--- Supplied material ---

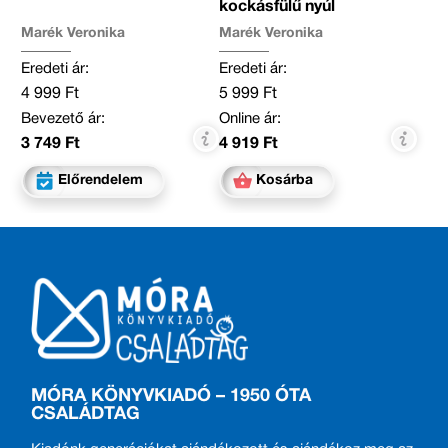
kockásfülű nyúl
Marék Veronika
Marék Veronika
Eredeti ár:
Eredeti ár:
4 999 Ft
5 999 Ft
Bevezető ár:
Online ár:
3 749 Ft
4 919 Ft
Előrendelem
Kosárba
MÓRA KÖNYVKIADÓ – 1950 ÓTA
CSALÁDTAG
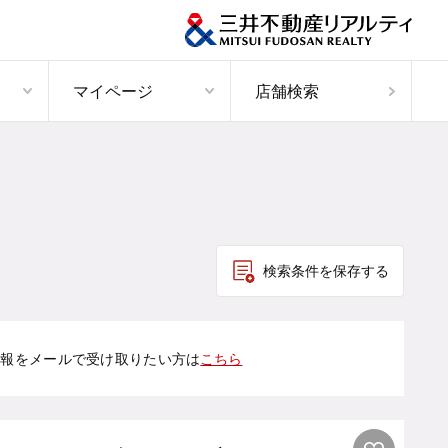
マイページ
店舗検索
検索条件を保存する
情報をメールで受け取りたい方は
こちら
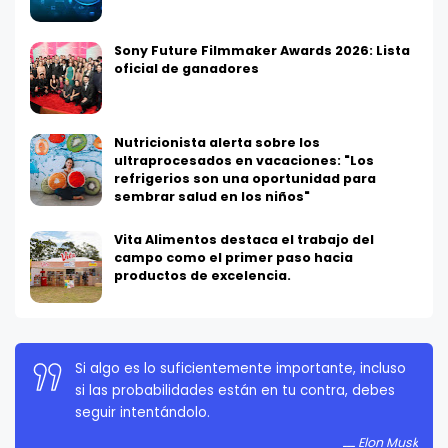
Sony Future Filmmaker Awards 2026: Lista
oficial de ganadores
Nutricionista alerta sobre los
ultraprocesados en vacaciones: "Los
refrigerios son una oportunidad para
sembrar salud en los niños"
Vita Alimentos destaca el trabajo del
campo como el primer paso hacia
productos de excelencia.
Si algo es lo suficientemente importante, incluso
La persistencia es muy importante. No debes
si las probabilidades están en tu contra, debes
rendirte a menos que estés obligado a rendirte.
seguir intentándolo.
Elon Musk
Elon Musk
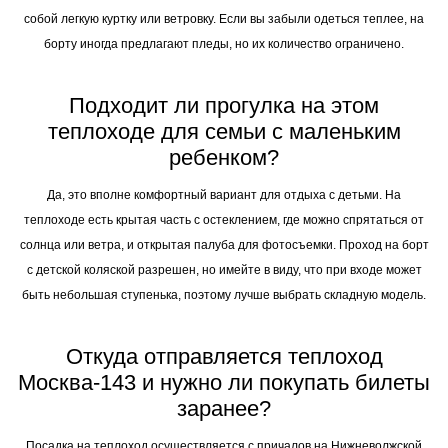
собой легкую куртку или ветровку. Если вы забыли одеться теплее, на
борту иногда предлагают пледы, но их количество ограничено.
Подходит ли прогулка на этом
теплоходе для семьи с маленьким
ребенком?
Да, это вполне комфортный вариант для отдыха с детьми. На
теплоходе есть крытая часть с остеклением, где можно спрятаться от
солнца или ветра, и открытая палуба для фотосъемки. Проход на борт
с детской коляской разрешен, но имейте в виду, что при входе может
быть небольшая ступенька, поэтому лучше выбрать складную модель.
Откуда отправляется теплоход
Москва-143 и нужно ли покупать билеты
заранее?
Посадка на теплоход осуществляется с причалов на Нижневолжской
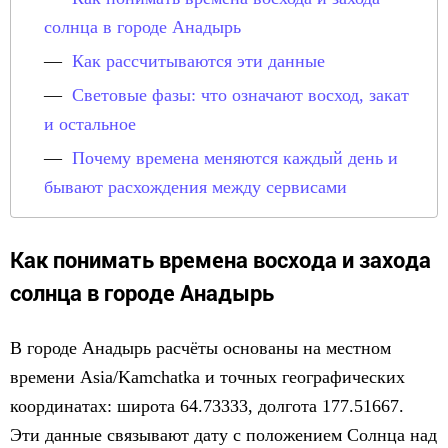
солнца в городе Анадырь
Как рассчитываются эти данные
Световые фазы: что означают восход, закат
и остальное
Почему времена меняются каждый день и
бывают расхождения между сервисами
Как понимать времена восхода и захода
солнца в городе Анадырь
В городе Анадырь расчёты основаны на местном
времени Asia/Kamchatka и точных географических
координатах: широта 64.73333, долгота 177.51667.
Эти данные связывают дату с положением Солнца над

---
--- Supplied material ---

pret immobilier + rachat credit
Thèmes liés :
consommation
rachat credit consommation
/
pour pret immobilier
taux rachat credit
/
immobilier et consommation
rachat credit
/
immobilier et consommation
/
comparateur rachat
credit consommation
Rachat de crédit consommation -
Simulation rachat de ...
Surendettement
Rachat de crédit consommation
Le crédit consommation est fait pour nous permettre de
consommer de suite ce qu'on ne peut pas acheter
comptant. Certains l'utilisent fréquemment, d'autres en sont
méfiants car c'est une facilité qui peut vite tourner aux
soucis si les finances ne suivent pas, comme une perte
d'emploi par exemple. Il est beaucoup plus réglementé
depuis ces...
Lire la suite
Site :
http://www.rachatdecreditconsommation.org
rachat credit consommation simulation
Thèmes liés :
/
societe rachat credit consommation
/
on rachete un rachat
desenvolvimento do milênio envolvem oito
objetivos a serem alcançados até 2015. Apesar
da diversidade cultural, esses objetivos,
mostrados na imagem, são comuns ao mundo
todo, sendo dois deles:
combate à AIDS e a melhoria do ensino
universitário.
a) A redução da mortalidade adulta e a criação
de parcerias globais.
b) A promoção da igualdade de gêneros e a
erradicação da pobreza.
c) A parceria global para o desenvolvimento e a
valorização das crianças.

---

Problem requirements :: Rewrite the listing from "Sony Future Filmmaker Awards 2026: Lista" through "Эти данные связывают", putting "esencial" wherever "importante" appears and leaving everything else unchanged. Omit the pictures.

Answer area ::
Sony Future Filmmaker Awards 2026: Lista
oficial de ganadores
Nutricionista alerta sobre los
ultraprocesados en vacaciones: "Los
refrigerios son una oportunidad para
sembrar salud en los niños"
Vita Alimentos destaca el trabajo del
campo como el primer paso hacia
productos de excelencia.
Si algo es lo suficientemente esencial, incluso
La persistencia es muy esencial. No debes
si las probabilidades están en tu contra, debes
rendirte a menos que estés obligado a rendirte.
seguir intentándolo.
Elon Musk
Elon Musk
собой легкую куртку или ветровку. Если вы забыли одеться теплее, на
борту иногда предлагают пледы, но их количество ограничено.
Подходит ли прогулка на этом
теплоходе для семьи с маленьким
ребенком?
Да, это вполне комфортный вариант для отдыха с детьми. На
теплоходе есть крытая часть с остеклением, где можно спрятаться от
солнца или ветра, и открытая палуба для фотосъемки. Проход на борт
с детской коляской разрешен, но имейте в виду, что при входе может
быть небольшая ступенька, поэтому лучше выбрать складную модель.
Откуда отправляется теплоход
Москва-143 и нужно ли покупать билеты
заранее?
Посадка на теплоход осуществляется с причалов на Нижневолжской
солнца в городе Анадырь
Как рассчитываются эти данные
Световые фазы: что означают восход, закат
и остальное
Почему времена меняются каждый день и
бывают расхождения между сервисами
Как понимать времена восхода и захода
солнца в городе Анадырь
В городе Анадырь расчёты основаны на местном
времени Asia/Kamchatka и точных географических
координатах: широта 64.73333, долгота 177.51667.
Эти данные связывают дату с положением Солнца над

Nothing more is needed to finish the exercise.